The question to be asked in the face of these statics is of course; Why? Why are women saving less than men?
There are a number of external social and economic factors that influence women’s saving ability, I am well aware. One of these is pointed out by the Transamerica Report, saying that most workers in America are offered a 401(k) or other self-funded plan by their employers; however, men (at 73%) have greater access to these plans, compared to only 68% of women. In the UK it is now mandatory for all businesses to enrol their staff on a Workplace Pension Scheme. However, the % of your salary that you wish to pay is left up to the individual to decide.
Another social factor influencing women’s ability to save, is the need for them to take career gaps (seeing as how we are still the only ones able to bear children!). This often leads to women rejoining the workforce on reduced hours, or reduced salaries, in order to meet childcare needs and to combat the spiralling costs. For many people on average working salaries paying for full time childcare is just not an option as it is too expensive. In comparison, men are far more likely to be able to continue their career trajectory uninterrupted. This is something that needs to be urgently addressed in all countries. Shared paternity and maternity leave is slowly becoming more standard, but the sharing of the financial responsibilities of parenthood need to go even further to ensure that women are not penalised for their biology.
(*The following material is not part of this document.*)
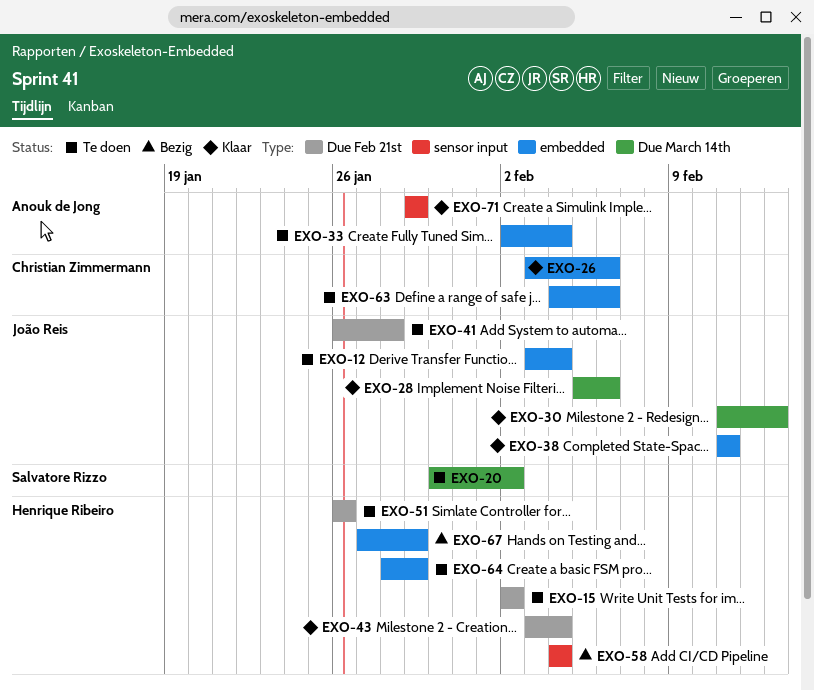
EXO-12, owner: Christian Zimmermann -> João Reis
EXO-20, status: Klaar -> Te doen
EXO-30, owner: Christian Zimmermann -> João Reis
A recent report by Zurich on pension savings highlighted yet another potential reason for why women are not able to save as much as men. It found that women will end up with a pension pot “worth an average £47,000 less than their male counterparts”. This is specifically due to the well-documented gender pay gap, as well as men being 10% more likely than women to be promoted to management positions.
Interestingly though, the Zurich report analysis also found that only 30% of women over the age of 18 have started saving for retirement, compared to 38% of men. Additionally, women are less likely to invest their savings, with only 17% of women investing in the stock market, compared to 31% of men. Of course, the stock market is not always a ‘sure fire winner’, but to understand how and where to invest your money in order to ensure slow and stable growth is a skill that (seemingly) women are still not engaging with.
Finally, what is probably the most notable statistic of all to take away from the Transamerica Survey, is that 53% of women polled (compared to just 36% of men), say that their GREATEST FINANCIAL PRIORITY is “just getting by – covering basic living expenses”. If it is the case, then 1 in 2 women are in a financial position where they are only able to live paycheque to paycheque, or plan only for the near future. This means that looking ahead to plan and invest for their long term future is just not a possibility. This is a worrying statistic, as it will have ramifications for society as whole if women are not offered the tools to create stable financial futures for themselves and their families.